One is Haditha, where Marines in November 2005 killed 24 people, including women and children, by going house to house and throwing grenades in rooms.

The Defense Department brought charges against eight Marines in 2006, but in 2007 and 2008 dropped charges against five of them as their lawyers argued the Marines were responding to an attack on their unit. One Marine was found not guilty at trial, and a lieutenant colonel who faced charges that he should have investigated more thoroughly was allowed to retire at his rank. The last defendant continues to wait for a trial.

The other case is Mahmudiyah, where U.S. soldiers in March 2006 dressed up in costumes, raped a 14-year-old Iraqi girl and executed her family. Five soldiers were convicted or pled guilty to charges stemming from that crime. Pfc. Steven Green received a life sentence for his role as the instigator.

“Green is more of an anomaly,” said Vokey, who has defended about a dozen soldiers and Marines accused of misconduct in Iraq and Afghanistan. “That was an act of evil. More frequently you see guys who are pushed to the edge in stressful situations or who might have done things that just go a little too far.”

In between are less well-known cases in which the Defense Department prosecuted soldiers for killing detainees or people who could not defend themselves.

Attorney James Culp, a former infantry sergeant and Army lawyer who has defended several soldiers accused of crimes in Iraq, said the government learned from the Haditha hearings and has been more thorough in investigating misconduct before bringing charges against service members.

“Haditha was the watershed case that hit the front pages, and then in the end it just putters and putters,” he said. “Reporters are more careful because of Haditha, prosecutors are more careful because of Haditha. Everybody’s more careful now.”

UNDER ORDERS

In Culp’s experience, accused soldiers have been more successful when they’ve convinced jurors that they were engaged in combat situations.

The defense that a soldier committed a war crime under a superior’s orders hasn’t worked as well, he said.

Examples include Army Sgt. Evan Vela of Idaho, who is serving a 10-year sentence at Fort Leavenworth in Kansas for killing an unarmed Iraqi detainee in a sniper hideout. Staff Sgt. Michael Hensley, who ordered the killing, was acquitted of murder charges.

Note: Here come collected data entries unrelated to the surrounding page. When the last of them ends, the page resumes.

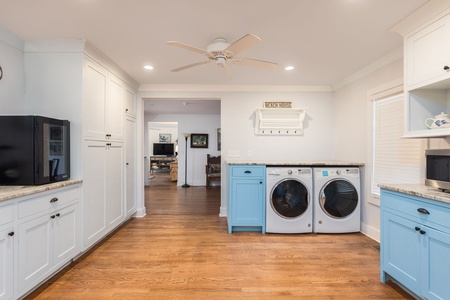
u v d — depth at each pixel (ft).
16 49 7.59
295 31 7.10
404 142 8.43
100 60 8.94
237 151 13.19
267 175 10.43
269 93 13.19
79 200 7.82
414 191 5.62
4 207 5.20
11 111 7.43
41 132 6.55
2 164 6.43
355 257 8.27
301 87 13.06
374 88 9.68
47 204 6.43
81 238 7.89
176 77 11.64
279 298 6.05
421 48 6.22
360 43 7.89
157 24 6.74
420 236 5.47
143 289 6.39
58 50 7.82
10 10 6.05
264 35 7.35
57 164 7.22
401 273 6.04
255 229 10.89
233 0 5.64
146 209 14.82
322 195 10.32
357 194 10.37
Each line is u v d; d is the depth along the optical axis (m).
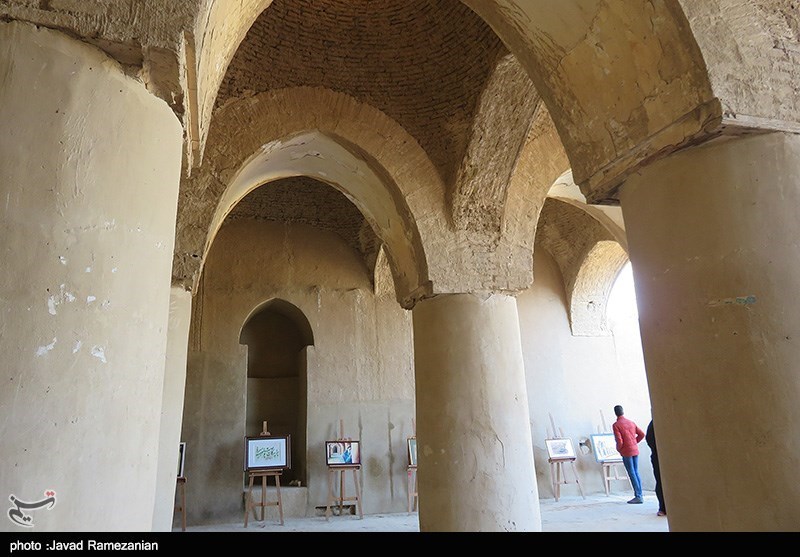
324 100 6.28
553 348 12.42
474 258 6.22
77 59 1.99
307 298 10.93
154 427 2.04
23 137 1.83
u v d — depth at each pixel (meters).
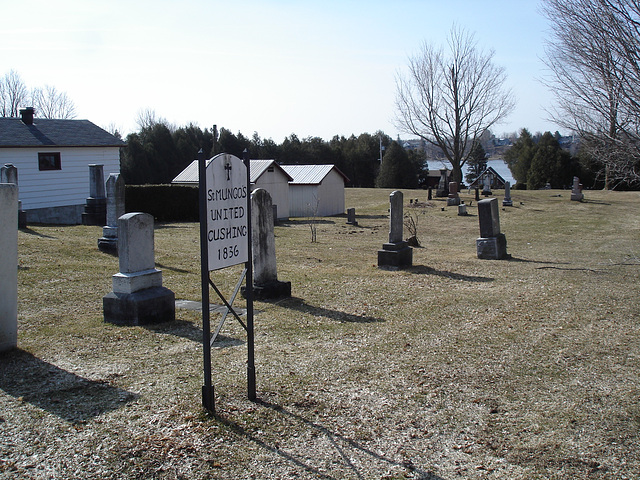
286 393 5.96
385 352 7.52
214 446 4.74
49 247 15.36
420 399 5.95
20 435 4.79
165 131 58.62
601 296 11.16
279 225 28.30
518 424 5.42
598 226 28.08
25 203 26.39
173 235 21.62
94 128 31.06
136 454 4.54
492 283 12.61
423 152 83.94
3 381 6.04
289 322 9.08
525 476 4.49
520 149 74.69
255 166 30.86
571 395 6.13
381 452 4.82
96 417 5.18
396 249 14.66
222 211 5.24
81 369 6.50
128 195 26.98
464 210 33.69
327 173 35.66
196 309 9.88
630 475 4.50
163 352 7.26
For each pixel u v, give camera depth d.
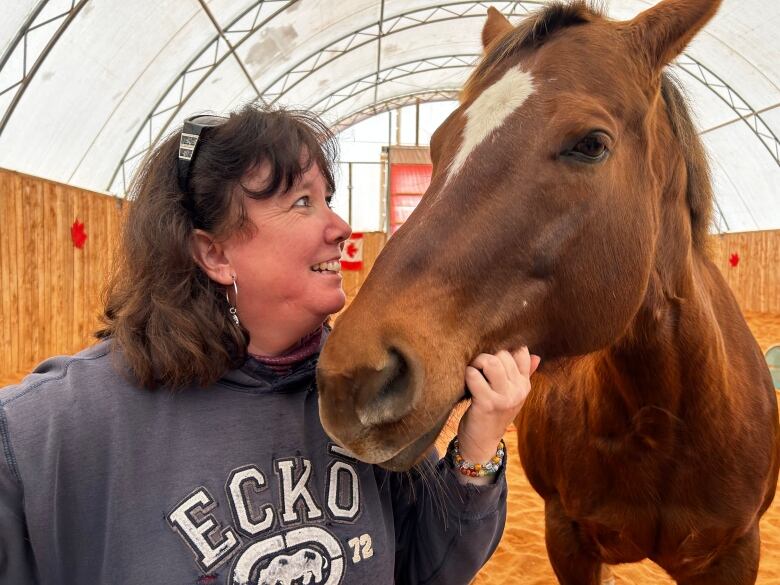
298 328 1.15
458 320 1.17
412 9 13.54
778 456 2.07
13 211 7.33
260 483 1.04
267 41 11.59
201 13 9.03
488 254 1.19
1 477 0.92
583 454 1.92
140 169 1.18
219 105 12.55
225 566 0.97
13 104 7.00
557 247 1.24
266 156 1.08
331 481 1.12
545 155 1.21
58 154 8.61
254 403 1.09
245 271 1.10
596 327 1.36
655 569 3.57
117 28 7.64
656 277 1.56
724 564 1.93
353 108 19.73
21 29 6.34
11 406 0.96
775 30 10.55
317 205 1.15
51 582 0.97
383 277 1.15
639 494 1.82
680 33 1.39
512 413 1.17
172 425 1.03
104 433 0.99
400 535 1.33
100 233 9.36
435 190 1.26
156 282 1.07
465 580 1.29
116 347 1.10
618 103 1.31
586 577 2.19
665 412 1.68
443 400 1.10
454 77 19.16
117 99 9.02
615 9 11.99
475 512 1.20
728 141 14.87
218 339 1.05
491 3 13.55
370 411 1.02
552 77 1.27
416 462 1.09
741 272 15.07
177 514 0.98
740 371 1.89
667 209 1.58
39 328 7.83
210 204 1.07
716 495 1.75
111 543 0.96
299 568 1.02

“‘He told me (to defend soldiers following orders) is less tenable than the fog of war. You don’t follow blatantly illegal orders,” said Culp, who represented Vela and one of the Haditha Marines.

Cases like Vela’s and those of the Lewis-McChord Stryker soldiers often evoke strong reactions from military supporters who contend that service members in combat should be given the benefit of the doubt. Some soldiers accused of crimes in war zones have websites where their families raise funds for their legal defense. Holmes, Morlock and Wagnon each has one.

“I don’t think many people understand the quality of soldiers who have been incarcerated in this war,” said Vicki Behenna, an Oklahoma prosecutor whose son was convicted of killing a detainee in Iraq. He is serving a 25-year sentence at Fort Leavenworth.

Army Lt. Michael Behenna contends the detainee reached for his weapon, which prompted the soldier to shoot the Iraqi. He’s appealing the verdict, arguing that the government withheld forensic evidence that supported his defense.

“We assume if you’re charged and you’re found guilty you must be a bad person,” Vicki Behenna said. “But these people are different because many of them are just trying to survive in a combat zone.”